Segment Start: Passage shown

OK…it happens. It happens a lot. Best if the mistake is caught early on. Cornwall Warehousing, Inc. v Lerner 2019 NY Slip Op 02825 [171 AD3d 540] April 16, 2019 Appellate Division, First Department.
“Plaintiffs demonstrated a reasonable excuse for their default (CPLR 5015 [a] ), based on law office failure, as detailed in the affirmation of their former counsel who miscalendared the motion (CPLR 2005; People’s United Bank v Latini Tuxedo Mgt., LLC, 95 AD3d 1285, 1286 [2d Dept 2012]). Plaintiffs then moved to vacate the order entered on their default, showing that they had a meritorious defense to the underlying motion to strike their complaint pursuant to CPLR 3126 (c), since they were not in default of any disclosure order (see John Quealy Irrevocable Life Ins. Trust v AXA Equit. Life Ins. Co., 151 AD3d 592, 593 [1st Dept 2017], lv dismissed 30 NY3d 1091 ; DaimlerChrysler Ins. Co. v Seck, 82 AD3d 581, 582 [1st Dept 2011]). Plaintiffs also demonstrated a potentially meritorious cause of action by providing the affidavit of their president setting forth the basis of their legal malpractice claim (see Cheri Rest. Inc. v Eoche, 144 AD3d 578, 579-580 [1st Dept 2016]).

Segment End: Passage shown
Segment Start: Material shown

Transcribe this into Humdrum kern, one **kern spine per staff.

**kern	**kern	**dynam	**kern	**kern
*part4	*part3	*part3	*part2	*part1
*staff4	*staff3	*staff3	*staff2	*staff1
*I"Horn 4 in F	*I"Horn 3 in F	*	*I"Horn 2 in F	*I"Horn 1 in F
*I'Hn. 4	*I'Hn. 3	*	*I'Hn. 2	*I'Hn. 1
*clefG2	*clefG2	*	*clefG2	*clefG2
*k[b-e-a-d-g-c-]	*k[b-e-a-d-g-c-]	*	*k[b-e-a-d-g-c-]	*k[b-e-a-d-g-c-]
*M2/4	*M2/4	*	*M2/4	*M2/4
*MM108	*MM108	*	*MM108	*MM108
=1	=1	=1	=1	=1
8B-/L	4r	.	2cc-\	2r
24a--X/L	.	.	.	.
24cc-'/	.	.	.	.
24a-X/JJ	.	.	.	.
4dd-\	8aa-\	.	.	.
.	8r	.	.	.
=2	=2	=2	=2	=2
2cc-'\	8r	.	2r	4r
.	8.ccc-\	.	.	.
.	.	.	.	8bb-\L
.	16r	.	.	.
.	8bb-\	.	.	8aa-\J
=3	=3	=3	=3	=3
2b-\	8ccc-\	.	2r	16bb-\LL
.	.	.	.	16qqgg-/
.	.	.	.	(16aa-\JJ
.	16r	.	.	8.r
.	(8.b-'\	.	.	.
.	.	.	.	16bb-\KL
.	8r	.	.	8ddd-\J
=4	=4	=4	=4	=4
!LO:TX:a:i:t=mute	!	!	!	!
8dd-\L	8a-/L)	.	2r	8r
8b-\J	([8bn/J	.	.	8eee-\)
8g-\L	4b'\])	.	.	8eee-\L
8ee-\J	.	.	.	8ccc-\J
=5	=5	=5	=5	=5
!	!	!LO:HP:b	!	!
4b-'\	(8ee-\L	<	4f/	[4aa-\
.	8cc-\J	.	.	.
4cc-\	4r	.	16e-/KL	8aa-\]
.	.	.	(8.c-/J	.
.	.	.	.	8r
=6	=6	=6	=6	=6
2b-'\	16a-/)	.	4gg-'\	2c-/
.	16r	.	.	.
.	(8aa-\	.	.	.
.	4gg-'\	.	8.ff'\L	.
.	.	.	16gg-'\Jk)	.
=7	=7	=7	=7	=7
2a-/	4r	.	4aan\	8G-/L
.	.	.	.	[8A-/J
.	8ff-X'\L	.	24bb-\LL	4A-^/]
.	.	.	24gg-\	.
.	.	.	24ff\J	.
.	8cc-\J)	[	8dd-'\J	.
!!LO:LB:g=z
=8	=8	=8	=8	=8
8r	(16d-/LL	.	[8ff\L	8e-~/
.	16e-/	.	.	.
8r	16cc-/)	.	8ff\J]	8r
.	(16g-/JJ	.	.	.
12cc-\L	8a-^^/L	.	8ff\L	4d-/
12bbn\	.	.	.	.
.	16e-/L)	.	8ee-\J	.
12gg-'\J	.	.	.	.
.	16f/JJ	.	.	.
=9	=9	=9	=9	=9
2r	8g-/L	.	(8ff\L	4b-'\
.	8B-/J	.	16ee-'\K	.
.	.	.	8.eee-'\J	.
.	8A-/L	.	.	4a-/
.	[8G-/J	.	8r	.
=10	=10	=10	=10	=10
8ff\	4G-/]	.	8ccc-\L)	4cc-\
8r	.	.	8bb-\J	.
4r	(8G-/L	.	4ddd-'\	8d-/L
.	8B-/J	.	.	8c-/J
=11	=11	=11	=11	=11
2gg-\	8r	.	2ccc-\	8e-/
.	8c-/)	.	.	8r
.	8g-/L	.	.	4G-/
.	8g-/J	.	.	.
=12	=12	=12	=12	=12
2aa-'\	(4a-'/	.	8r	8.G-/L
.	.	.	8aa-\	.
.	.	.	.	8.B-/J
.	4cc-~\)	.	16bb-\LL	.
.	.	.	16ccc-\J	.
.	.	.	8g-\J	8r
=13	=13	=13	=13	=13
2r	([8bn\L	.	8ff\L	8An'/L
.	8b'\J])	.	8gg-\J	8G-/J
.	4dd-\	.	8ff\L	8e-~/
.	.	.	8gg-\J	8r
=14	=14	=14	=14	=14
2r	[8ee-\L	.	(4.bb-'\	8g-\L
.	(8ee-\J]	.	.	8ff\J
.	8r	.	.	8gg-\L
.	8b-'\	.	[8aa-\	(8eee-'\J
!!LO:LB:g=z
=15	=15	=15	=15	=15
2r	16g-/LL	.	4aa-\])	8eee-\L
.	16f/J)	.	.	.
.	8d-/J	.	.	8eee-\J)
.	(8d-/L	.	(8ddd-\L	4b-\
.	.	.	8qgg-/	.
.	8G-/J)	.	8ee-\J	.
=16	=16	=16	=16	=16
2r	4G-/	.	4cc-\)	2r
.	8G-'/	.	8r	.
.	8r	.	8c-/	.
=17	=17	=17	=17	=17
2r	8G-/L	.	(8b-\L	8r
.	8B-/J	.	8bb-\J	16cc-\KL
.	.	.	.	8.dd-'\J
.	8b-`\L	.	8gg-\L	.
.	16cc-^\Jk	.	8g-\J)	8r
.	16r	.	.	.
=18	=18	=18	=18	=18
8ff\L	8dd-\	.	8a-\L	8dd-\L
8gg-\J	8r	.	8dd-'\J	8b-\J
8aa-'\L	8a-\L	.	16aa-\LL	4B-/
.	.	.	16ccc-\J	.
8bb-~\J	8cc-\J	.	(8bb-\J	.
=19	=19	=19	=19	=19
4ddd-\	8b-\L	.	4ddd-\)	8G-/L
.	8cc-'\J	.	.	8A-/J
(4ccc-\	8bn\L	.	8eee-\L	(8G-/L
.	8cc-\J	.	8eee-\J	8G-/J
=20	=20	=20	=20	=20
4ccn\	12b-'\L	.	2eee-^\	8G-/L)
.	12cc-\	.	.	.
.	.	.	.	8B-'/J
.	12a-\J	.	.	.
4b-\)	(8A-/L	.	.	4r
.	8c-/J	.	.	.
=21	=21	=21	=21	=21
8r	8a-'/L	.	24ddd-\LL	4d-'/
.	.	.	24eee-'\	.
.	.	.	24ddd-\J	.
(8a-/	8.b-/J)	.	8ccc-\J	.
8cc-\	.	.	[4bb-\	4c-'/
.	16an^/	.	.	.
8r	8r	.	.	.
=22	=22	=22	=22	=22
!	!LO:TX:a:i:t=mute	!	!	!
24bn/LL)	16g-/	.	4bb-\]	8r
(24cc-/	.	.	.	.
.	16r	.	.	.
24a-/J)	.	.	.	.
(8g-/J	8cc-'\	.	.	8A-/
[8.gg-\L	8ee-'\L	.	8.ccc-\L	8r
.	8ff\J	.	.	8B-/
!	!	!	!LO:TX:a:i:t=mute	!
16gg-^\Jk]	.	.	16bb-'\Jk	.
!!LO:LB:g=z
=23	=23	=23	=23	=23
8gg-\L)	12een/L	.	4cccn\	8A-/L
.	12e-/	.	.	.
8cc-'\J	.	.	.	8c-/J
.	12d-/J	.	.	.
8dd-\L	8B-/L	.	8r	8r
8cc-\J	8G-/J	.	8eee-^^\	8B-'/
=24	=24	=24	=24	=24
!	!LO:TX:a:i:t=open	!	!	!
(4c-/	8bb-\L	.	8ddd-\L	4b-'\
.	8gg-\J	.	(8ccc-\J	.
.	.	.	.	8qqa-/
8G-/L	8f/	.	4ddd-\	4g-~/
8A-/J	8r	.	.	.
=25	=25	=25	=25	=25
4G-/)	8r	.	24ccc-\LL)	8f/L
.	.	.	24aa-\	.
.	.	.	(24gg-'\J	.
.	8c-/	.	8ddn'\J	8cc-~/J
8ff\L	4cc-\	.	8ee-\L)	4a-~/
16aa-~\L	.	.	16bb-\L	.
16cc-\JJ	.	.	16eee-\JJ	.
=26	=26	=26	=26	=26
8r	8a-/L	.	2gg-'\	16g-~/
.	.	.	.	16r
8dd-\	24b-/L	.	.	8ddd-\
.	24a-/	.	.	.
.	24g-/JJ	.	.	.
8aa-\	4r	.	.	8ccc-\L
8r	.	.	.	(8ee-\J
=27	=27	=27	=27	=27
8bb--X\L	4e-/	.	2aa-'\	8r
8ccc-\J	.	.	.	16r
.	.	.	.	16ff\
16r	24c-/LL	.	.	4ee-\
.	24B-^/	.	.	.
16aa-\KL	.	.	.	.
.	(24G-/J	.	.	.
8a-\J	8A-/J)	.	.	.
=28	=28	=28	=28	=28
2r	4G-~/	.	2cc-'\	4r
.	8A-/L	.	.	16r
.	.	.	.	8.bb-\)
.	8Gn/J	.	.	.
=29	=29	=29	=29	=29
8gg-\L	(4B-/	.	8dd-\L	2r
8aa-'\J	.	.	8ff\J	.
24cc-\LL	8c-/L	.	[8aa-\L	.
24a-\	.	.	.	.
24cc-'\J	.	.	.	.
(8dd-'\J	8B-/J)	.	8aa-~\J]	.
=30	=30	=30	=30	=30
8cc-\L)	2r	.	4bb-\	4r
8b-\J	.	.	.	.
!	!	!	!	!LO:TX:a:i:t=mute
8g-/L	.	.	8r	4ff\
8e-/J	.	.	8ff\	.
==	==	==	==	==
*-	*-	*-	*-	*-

Segment End: Material shown

• Tasks to complete:
a - Answer these questions using the passage on Cornwall Warehousing, Inc. v Lerner:
(i) Which court decided the case, and on what date?
(ii) According to the quoted ruling, whose affirmation detailed the law office failure?
(iii) Whose affidavit set forth the basis of the legal malpractice claim?
b - Transcribe the stretch of the Cornwall Warehousing passage from "OK…it happens. It" through "Division, First Department.".

• Task-by-task results:
a -
(i) The Appellate Division, First Department, decided it on April 16, 2019.
(ii) The affirmation came from the plaintiffs' former counsel, who miscalendared the motion.
(iii) The affidavit was from the plaintiffs' president.

b -
OK…it happens. It happens a lot. Best if the mistake is caught early on. Cornwall Warehousing, Inc. v Lerner 2019 NY Slip Op 02825 [171 AD3d 540] April 16, 2019 Appellate Division, First Department.